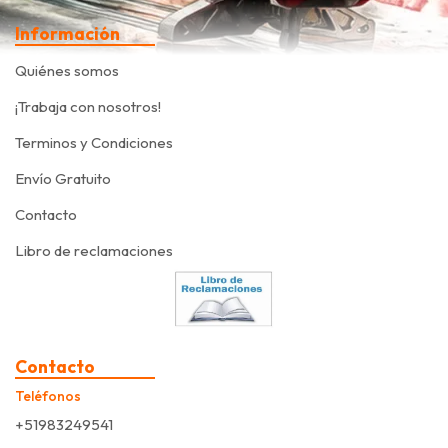
Información
Quiénes somos
¡Trabaja con nosotros!
Terminos y Condiciones
Envío Gratuito
Contacto
Libro de reclamaciones
Contacto
Teléfonos
+51983249541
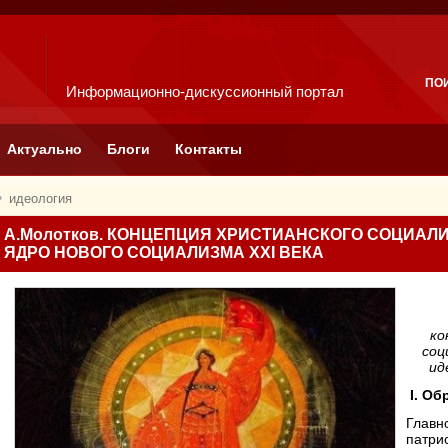
ПО
Информационно-дискуссионный портал
Актуально
Блоги
Контакты
идеология
А.Молотков. КОНЦЕПЦИЯ ХРИСТИАНСКОГО СОЦИАЛ
ЯДРО НОВОГО СОЦИАЛИЗМА XXI ВЕКА
ко
соц
ид
I. О
Главн
патри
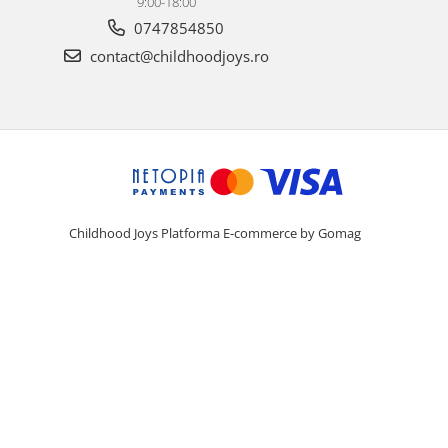
9:00-18:00
0747854850
contact@childhoodjoys.ro
Childhood Joys
Platforma E-commerce by Gomag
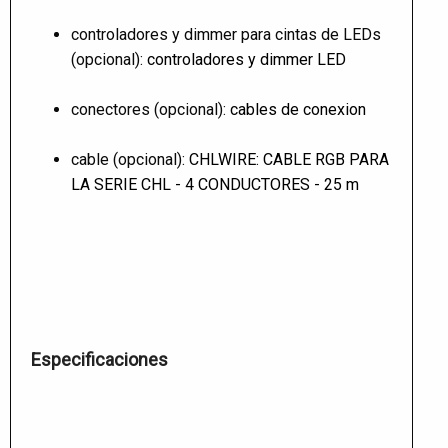
controladores y dimmer para cintas de LEDs
(opcional):
controladores y dimmer LED
conectores (opcional):
cables de conexion
cable (opcional):
CHLWIRE: CABLE RGB PARA
LA SERIE CHL - 4 CONDUCTORES - 25 m
Especificaciones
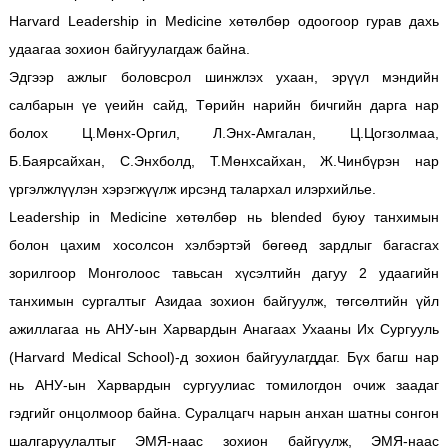
Harvard Leadership in Medicine хөтөлбөр одоогоор гурав дахь
удаагаа зохион байгуулагдаж байна.
Эдгээр ажлыг боловсрол шинжлэх ухаан, эрүүл мэндийн
салбарын үе үеийн сайд, Төрийн нарийн бичгийн дарга нар
болох Ц.Мөнх-Оргил, Л.Энх-Амгалан, Ц.Цогзолмаа,
Б.Баярсайхан, С.Энхболд, Т.Мөнхсайхан, Ж.Чинбүрэн нар
үргэлжлүүлэн хэрэгжүүлж ирсэнд талархал илэрхийлье.
Leadership in Medicine хөтөлбөр нь blended буюу танхимын
болон цахим хосолсон хэлбэртэй бөгөөд зардлыг багасгах
зорилгоор Монголоос тавьсан хүсэлтийн дагуу 2 удаагийн
танхимын сургалтыг Азидаа зохион байгуулж, төгсөлтийн үйл
ажиллагаа нь АНУ-ын Харвардын Анагаах Ухааны Их Сургууль
(Harvard Medical School)-д зохион байгуулагддаг. Бүх багш нар
нь АНУ-ын Харвардын сургуулиас томилогдон очиж заадаг
гэдгийг онцолмоор байна. Суралцагч нарын анхан шатны сонгон
шалгаруулалтыг ЭМЯ-наас зохион байгуулж, ЭМЯ-наас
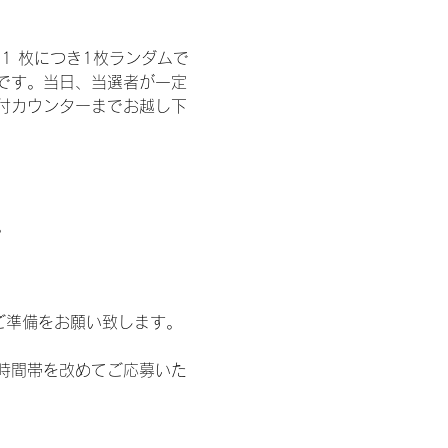
1 枚につき1枚ランダムで
トです。当日、当選者が一定
付カウンターまでお越し下
。
ご準備をお願い致します。
時間帯を改めてご応募いた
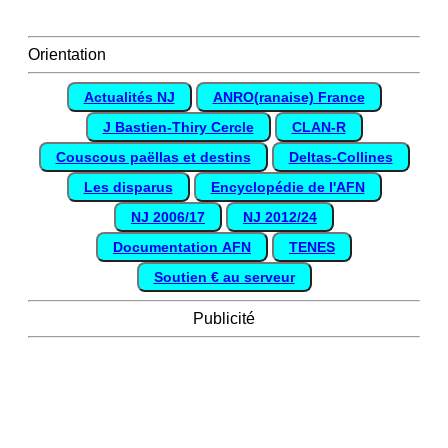
Orientation
Actualités NJ
ANRO(ranaise) France
J Bastien-Thiry Cercle
CLAN-R
Couscous paëllas et destins
Deltas-Collines
Les disparus
Encyclopédie de l'AFN
NJ 2006/17
NJ 2012/24
Documentation AFN
TENES
Soutien € au serveur
Publicité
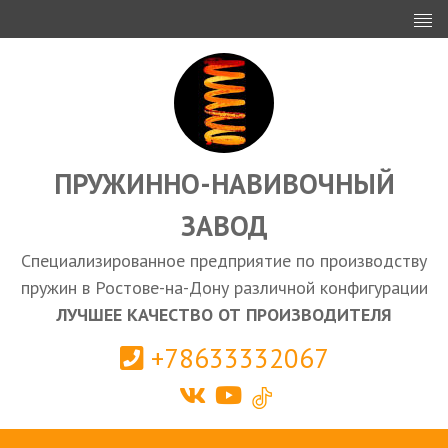
ИНВЕСТОРАМ
ПРОЕКТИРОВАНИЕ
ЭКСПОРТ
ЗАКУПКИ
ПРУЖИННО-НАВИВОЧНЫЙ
ЗАВОД
КАЛЬКУЛЯТОР ПРУЖИН
Специализированное предприятие по производству
Ростов-на-Дону
пружин в Ростове-на-Дону различной конфигурации
ЛУЧШЕЕ КАЧЕСТВО ОТ ПРОИЗВОДИТЕЛЯ
+78633332067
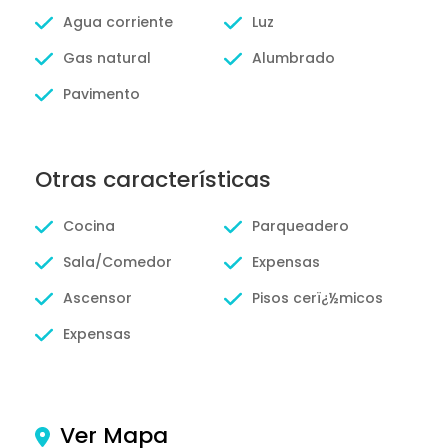
Agua corriente
Luz
Gas natural
Alumbrado
Pavimento
Otras características
Cocina
Parqueadero
Sala/Comedor
Expensas
Ascensor
Pisos cerï¿½micos
Expensas
Ver Mapa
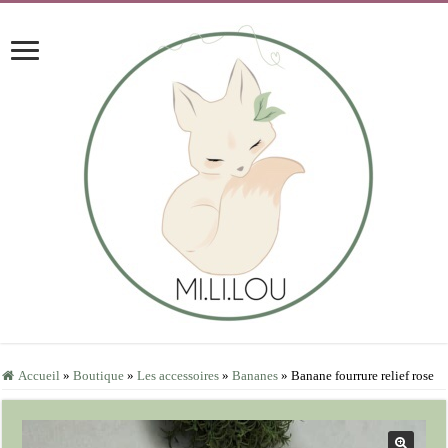
Accueil
»
Boutique
»
Les accessoires
»
Bananes
»
Banane fourrure relief rose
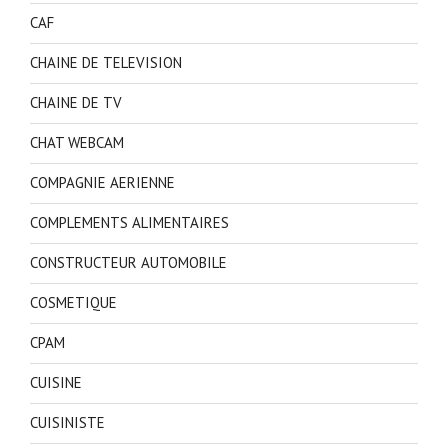
CAF
CHAINE DE TELEVISION
CHAINE DE TV
CHAT WEBCAM
COMPAGNIE AERIENNE
COMPLEMENTS ALIMENTAIRES
CONSTRUCTEUR AUTOMOBILE
COSMETIQUE
CPAM
CUISINE
CUISINISTE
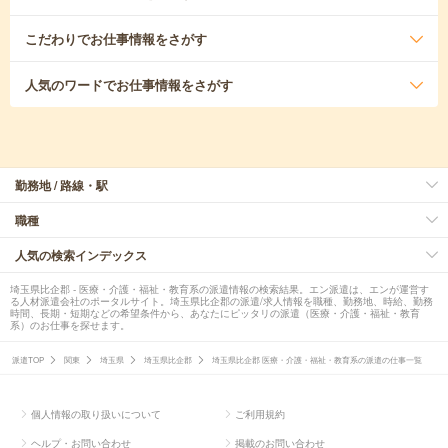
こだわり
でお仕事情報をさがす
人気のワード
でお仕事情報をさがす
勤務地 / 路線・駅
職種
人気の検索インデックス
埼玉県比企郡 - 医療・介護・福祉・教育系の派遣情報の検索結果。エン派遣は、エンが運営す
る人材派遣会社のポータルサイト。埼玉県比企郡の派遣/求人情報を職種、勤務地、時給、勤務
時間、長期・短期などの希望条件から、あなたにピッタリの派遣（医療・介護・福祉・教育
系）のお仕事を探せます。
派遣TOP
関東
埼玉県
埼玉県比企郡
埼玉県比企郡 医療・介護・福祉・教育系の派遣の仕事一覧
個人情報の取り扱いについて
ご利用規約
ヘルプ・お問い合わせ
掲載のお問い合わせ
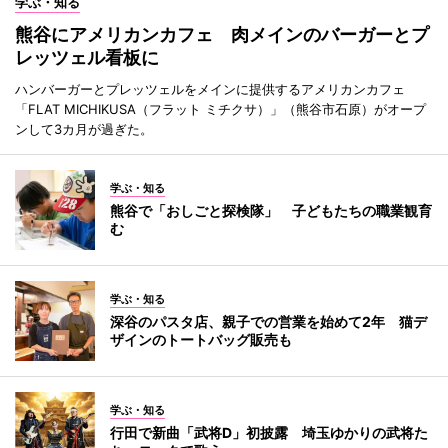
学ぶ・知る
熊谷にアメリカンカフェ 肉メインのバーガーとプ
レッツェル看板に
ハンバーガーとプレッツェルをメインに提供するアメリカンカフェ
「FLAT MICHIKUSA（フラット ミチクサ）」（熊谷市石原）がオープ
ンして3カ月が過ぎた。
学ぶ・知る
熊谷で「おしごと探検隊」 子どもたちの職業観育
む
学ぶ・知る
深谷のパスタ店、親子での営業を始めて2年 猫デ
ザインのトートバッグ販売も
学ぶ・知る
行田で新曲「武将D」初披露 埼玉ゆかりの武将た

--------------------

- **Your objective**
The entries are to be written out again exactly, without their pictures.

- **Written response**
Información
Quiénes somos
¡Trabaja con nosotros!
Terminos y Condiciones
Envío Gratuito
Contacto
Libro de reclamaciones
Contacto
Teléfonos
+51983249541
ПО
Информационно-дискуссионный портал
Актуально
Блоги
Контакты
идеология
А.Молотков. КОНЦЕПЦИЯ ХРИСТИАНСКОГО СОЦИАЛ
ЯДРО НОВОГО СОЦИАЛИЗМА XXI ВЕКА
ко
соц
ид
I. О
Главн
патри
9:00-18:00
0747854850
contact@childhoodjoys.ro
Childhood Joys
Platforma E-commerce by Gomag
controladores y dimmer para cintas de LEDs
(opcional):
controladores y dimmer LED
conectores (opcional):
cables de conexion
cable (opcional):
CHLWIRE: CABLE RGB PARA
LA SERIE CHL - 4 CONDUCTORES - 25 m
Especificaciones
Harvard Leadership in Medicine хөтөлбөр одоогоор гурав дахь
удаагаа зохион байгуулагдаж байна.
Эдгээр ажлыг боловсрол шинжлэх ухаан, эрүүл мэндийн
салбарын үе үеийн сайд, Төрийн нарийн бичгийн дарга нар
болох Ц.Мөнх-Оргил, Л.Энх-Амгалан, Ц.Цогзолмаа,
Б.Баярсайхан, С.Энхболд, Т.Мөнхсайхан, Ж.Чинбүрэн нар
үргэлжлүүлэн хэрэгжүүлж ирсэнд талархал илэрхийлье.
Leadership in Medicine хөтөлбөр нь blended буюу танхимын
болон цахим хосолсон хэлбэртэй бөгөөд зардлыг багасгах
зорилгоор Монголоос тавьсан хүсэлтийн дагуу 2 удаагийн
танхимын сургалтыг Азидаа зохион байгуулж, төгсөлтийн үйл
ажиллагаа нь АНУ-ын Харвардын Анагаах Ухааны Их Сургууль
(Harvard Medical School)-д зохион байгуулагддаг. Бүх багш нар
нь АНУ-ын Харвардын сургуулиас томилогдон очиж заадаг
гэдгийг онцолмоор байна. Суралцагч нарын анхан шатны сонгон
шалгаруулалтыг ЭМЯ-наас зохион байгуулж, ЭМЯ-наас
1 枚につき1枚ランダムで
トです。当日、当選者が一定
付カウンターまでお越し下
。
ご準備をお願い致します。
時間帯を改めてご応募いた
Orientation
Actualités NJ
ANRO(ranaise) France
J Bastien-Thiry Cercle
CLAN-R
Couscous paëllas et destins
Deltas-Collines
Les disparus
Encyclopédie de l'AFN
NJ 2006/17
NJ 2012/24
Documentation AFN
TENES
Soutien € au serveur
Publicité
ИНВЕСТОРАМ
ПРОЕКТИРОВАНИЕ
ЭКСПОРТ
ЗАКУПКИ
ПРУЖИННО-НАВИВОЧНЫЙ
ЗАВОД
КАЛЬКУЛЯТОР ПРУЖИН
Специализированное предприятие по производству
Ростов-на-Дону
пружин в Ростове-на-Дону различной конфигурации
ЛУЧШЕЕ КАЧЕСТВО ОТ ПРОИЗВОДИТЕЛЯ
+78633332067
Agua corriente
Luz
Gas natural
Alumbrado
Pavimento
Otras características
Cocina
Parqueadero
Sala/Comedor
Expensas
Ascensor
Pisos cerï¿½micos
Expensas
Ver Mapa
Accueil
»
Boutique
»
Les accessoires
»
Bananes
»
Banane fourrure relief rose
CAF
CHAINE DE TELEVISION
CHAINE DE TV
CHAT WEBCAM
COMPAGNIE AERIENNE
COMPLEMENTS ALIMENTAIRES
CONSTRUCTEUR AUTOMOBILE
COSMETIQUE
CPAM
CUISINE
CUISINISTE
こだわり
でお仕事情報をさがす
人気のワード
でお仕事情報をさがす
勤務地 / 路線・駅
職種
人気の検索インデックス
埼玉県比企郡 - 医療・介護・福祉・教育系の派遣情報の検索結果。エン派遣は、エンが運営す
る人材派遣会社のポータルサイト。埼玉県比企郡の派遣/求人情報を職種、勤務地、時給、勤務
時間、長期・短期などの希望条件から、あなたにピッタリの派遣（医療・介護・福祉・教育
系）のお仕事を探せます。
派遣TOP
関東
埼玉県
埼玉県比企郡
埼玉県比企郡 医療・介護・福祉・教育系の派遣の仕事一覧
個人情報の取り扱いについて
ご利用規約
ヘルプ・お問い合わせ
掲載のお問い合わせ
学ぶ・知る
熊谷にアメリカンカフェ 肉メインのバーガーとプ
レッツェル看板に
ハンバーガーとプレッツェルをメインに提供するアメリカンカフェ
「FLAT MICHIKUSA（フラット ミチクサ）」（熊谷市石原）がオープ
ンして3カ月が過ぎた。
学ぶ・知る
熊谷で「おしごと探検隊」 子どもたちの職業観育
む
学ぶ・知る
深谷のパスタ店、親子での営業を始めて2年 猫デ
ザインのトートバッグ販売も
学ぶ・知る
行田で新曲「武将D」初披露 埼玉ゆかりの武将た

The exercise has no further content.